5 Years - The Blink of an Eye


      This week marks the 5 year anniversary since finishing treatment for triple negative breast cancer. According to the doctors, I had a 20% chance of reaching this 5 year point without widespread metastasis or worse. But our God is not in the business of statistics!

   When I started writing this blog, it was a way for me to keep people up to date with what was happening when I didn’t have the energy or strength to do otherwise. For me, that was the sole purpose of writing. But God certainly had other plans. You see, I am a math and science person, NOT a writer! But each time I sat down to write (thinking it would be just an update) God flooded words into my writing. Not mine but His.

   While I thought just a few friends would read the blog, God had other plans for that also. Since starting it, the blog has been viewed 14,763 times in countries all over the world. Through it God has brought people into my life that needed encouragement and people that have given me encouragement as well.

  When I was first diagnosed it was a dark, scary time with a future that looked uncertain. If God had given me a choice in the matter, I would have said “No God, you have the wrong person. I am not capable of this. Could you ask me another time when I am more ready, physically, spiritually and emotionally?”  But looking back I can honestly say, God brought about only good from it. The work that He did in me and through me may not have been done without walking in that desert. It taught me much, but more importantly it drew me closer to Him and that is what He desires. Today, if He said “Roxanne, would you walk that valley again?” I would say “YES Lord YES!".

   I went back to read the very first thing I posted when I started this journey. This is what I wrote. “I don't know where this journey will lead me, But I do know I don't journey alone. I walk with a Living God who has a purpose for this desert in my life. I trust in that promise and hope that this blog will share with others, that through good days and bad days, God will NEVER leave us or forsake us. I hope that those who read it and know Him personally will thank Him for always walking with them. I pray more that those who read this and don't personally know him will be brought to Him and never have to take another step alone.” LAMENTATIONS 3:23

The very same words apply today, five years later.

   We are all on a journey. Sometimes our journey is on the mountain. Life is good, things are smooth sailing. But oftentimes the journey is rough, dark, cold, lonely and painful. As I look back over the past five years, the journey has sometimes been on the mountain; often times in the desert.
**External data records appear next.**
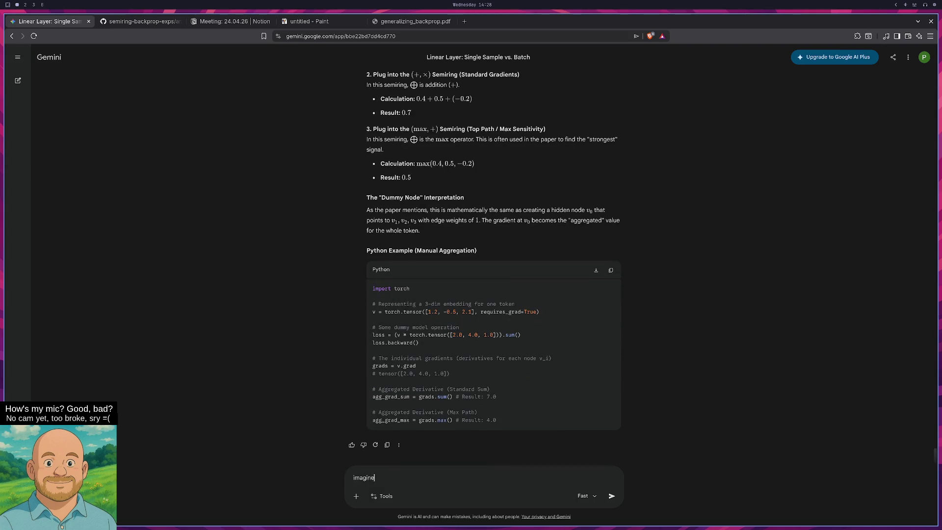
pyautogui.press('BackSpace')
pyautogui.press('BackSpace')
pyautogui.press('BackSpace')
pyautogui.write('generallz w')
pyautogui.press('BackSpace')
pyautogui.press('BackSpace')
pyautogui.press('BackSpace')
pyautogui.write('y we can i')
pyautogui.write('gnore the loss and ')
pyautogui.write('hence solve the')
pyautogui.write(' issue ab')
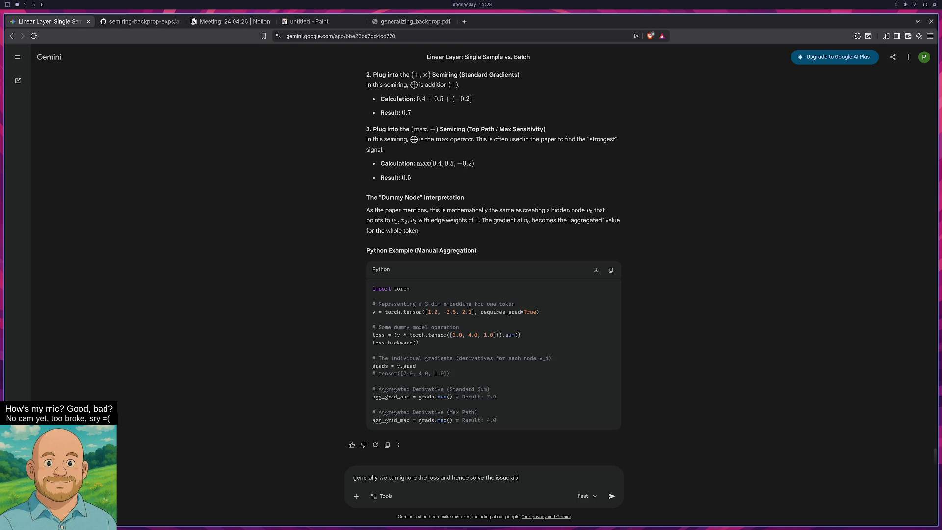
pyautogui.write('out the aggreg')
pyautogui.press('BackSpace')
pyautogui.press('BackSpace')
pyautogui.press('BackSpace')
pyautogui.write('reduciton it does. ')
pyautogui.write('imagine we have')
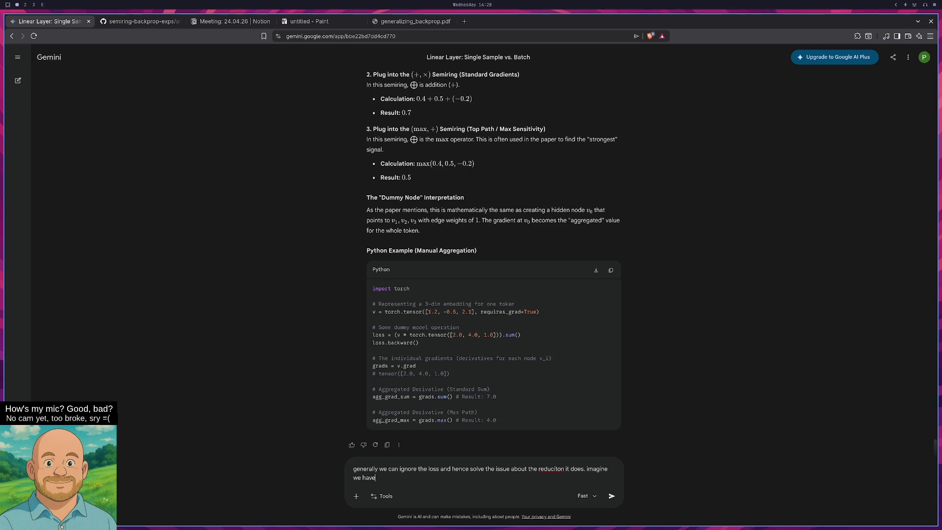
pyautogui.write(' 1 logit and 3 ')
pyautogui.write('samples, the')
pyautogui.write('n we can simply c')
pyautogui.write('reate 3 paths f')
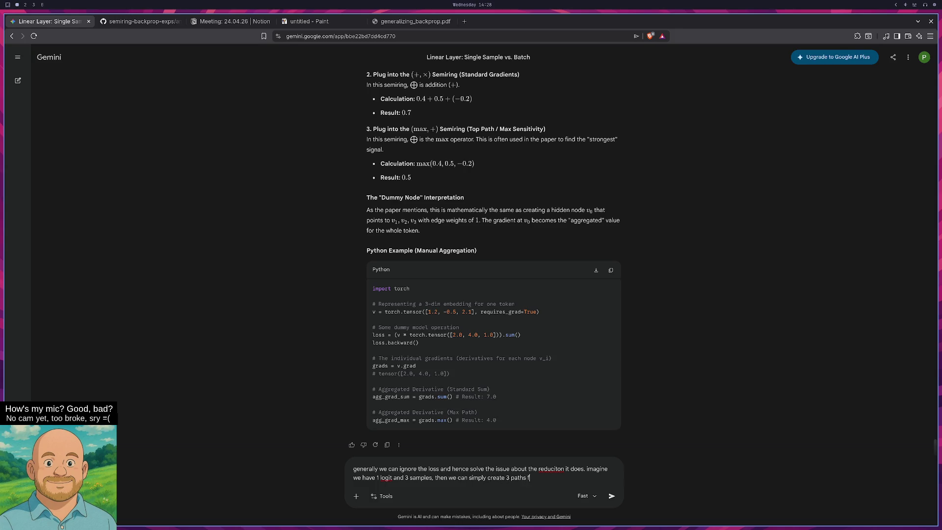
pyautogui.write('or each sample.')
pyautogui.write(' right?')
pyautogui.press('shift+Return')
pyautogui.press('shift+Return')
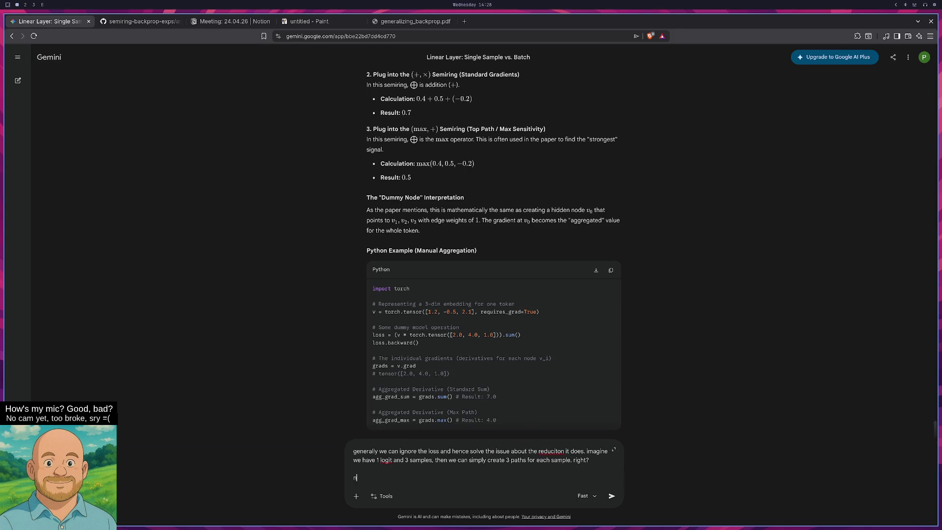
# Add the two-logit case with one edge per logit per sample, asking 'Is this a situation for aggregated derivative?'.
pyautogui.write('ow imagine we have two ')
pyautogui.write('logits, then we')
pyautogui.write(' get two')
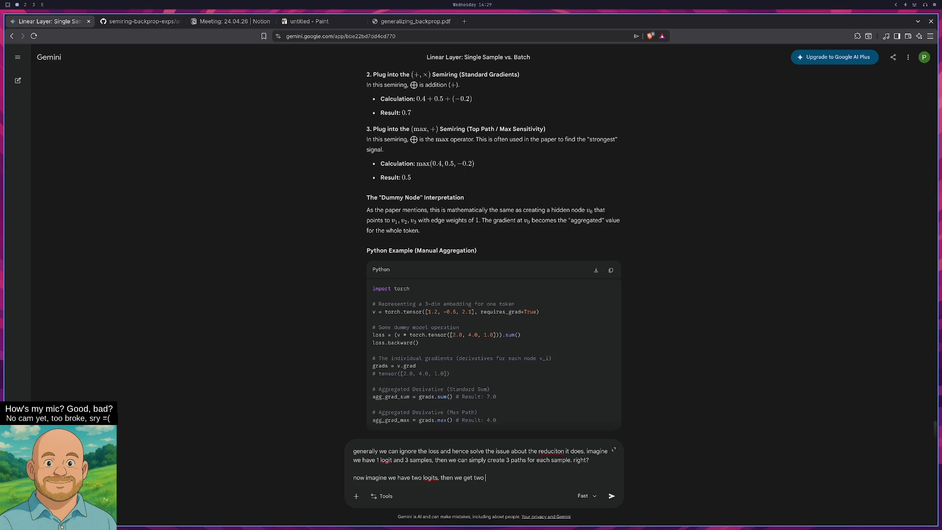
pyautogui.press('BackSpace')
pyautogui.press('BackSpace')
pyautogui.write('one path ')
pyautogui.write('from each')
pyautogui.press('BackSpace')
pyautogui.write('for a given ')
pyautogui.write('sample')
pyautogui.write(', so we start')
pyautogui.write(' with two ')
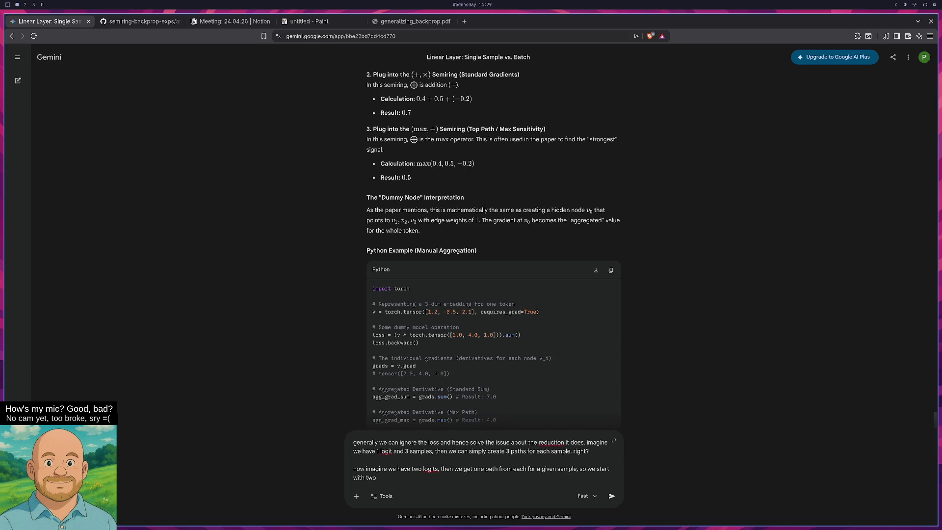
pyautogui.write('edges')
pyautogui.press('BackSpace')
pyautogui.press('BackSpace')
pyautogui.press('BackSpace')
pyautogui.write('differente e')
pyautogui.write('dges ')
pyautogui.write(', one form each logit for ')
pyautogui.write('a specific sample.')
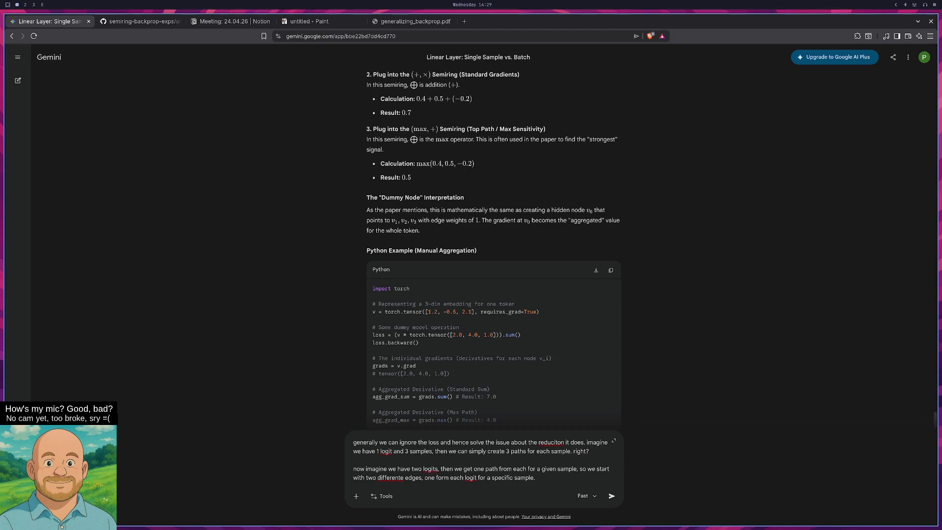
pyautogui.write('Shoul')
pyautogui.press('BackSpace')
pyautogui.press('BackSpace')
pyautogui.press('BackSpace')
pyautogui.write('Is this a situation')
pyautogui.write(' for aggregated de')
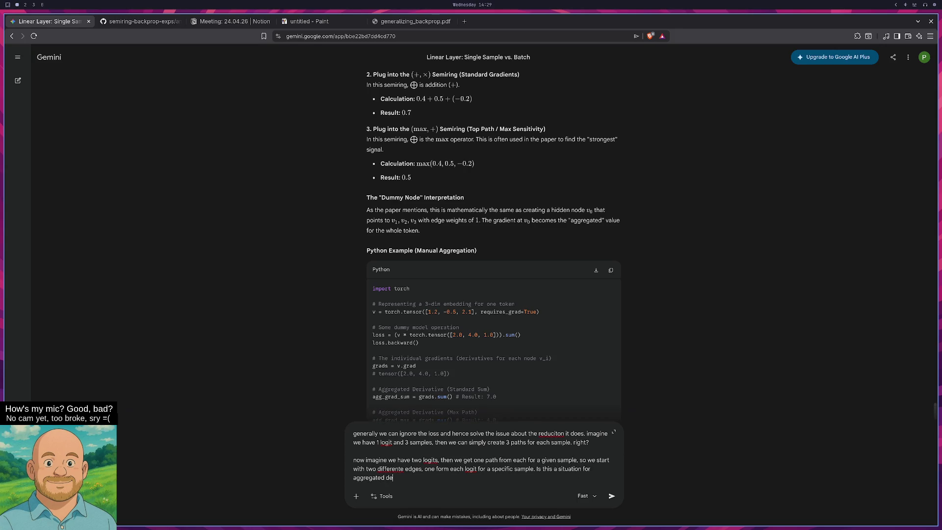
pyautogui.write('rivative?')
# Send the two-logit question and wait for Gemini's max-semiring answer giving 0.7.
pyautogui.press('Return')
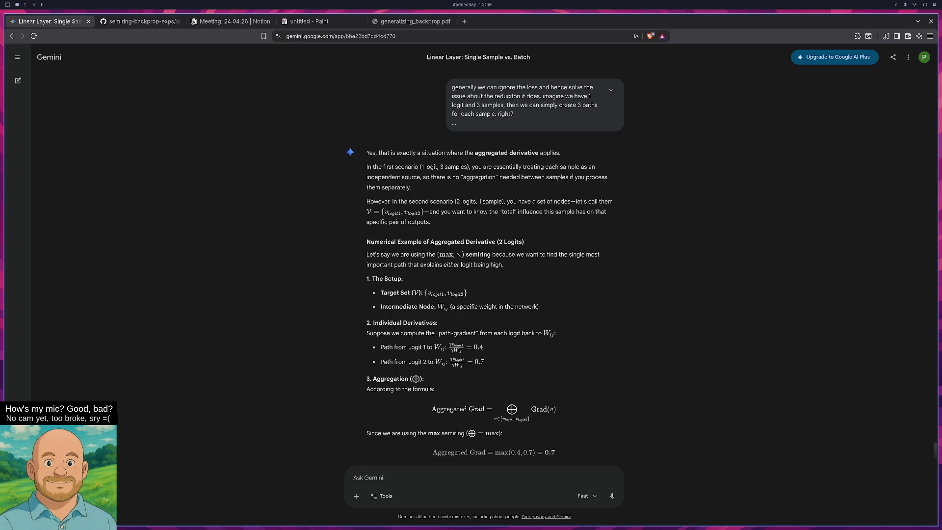
# Read down Gemini's answer, highlighting the phrases on high logits, the intermediate node and Wij.
pyautogui.scroll(-3, 282, 243)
But God has not broken His promise. He has never stopped walking with me.

    Where are you on your journey today? Are you on the mountain top? God is there. He laughs with you. He shares in your joys.

     Are you in the desert? Feeling alone, hurt, discouraged, hopeless? God is there right beside you. He cries with you in your pain, he hurts when you hurt. But, He will NEVER leave you. You do not journey alone. He wants you to draw near to Him. Allow Him to wrap His loving arms around you and hold you through the dark night and into the morning.

    As I look back over the last 5 years, I realize it is but a blink of an eye in God’s time. That journey that seemed so long and dark is over. But I am still on the journey called life. “I don't know where this journey will lead me, But I do know I don't journey alone. I walk with a Living God who has a purpose for my life.”

   No matter where you are on your journey this day, you do not journey alone. Though it seems long, it is but the blink of an eye in God’s time.You walk with a living God who loves you and wants the best for you. Cling to him. Cling to Him on the mountaintop. Cling to Him in the desert. But cling to Him. Soon you will be on the mountaintop again and He will be there smiling with you.

Great is His Faithfulness! Morning by morning new mercies He gives! In The Blink of an eye forever and ever!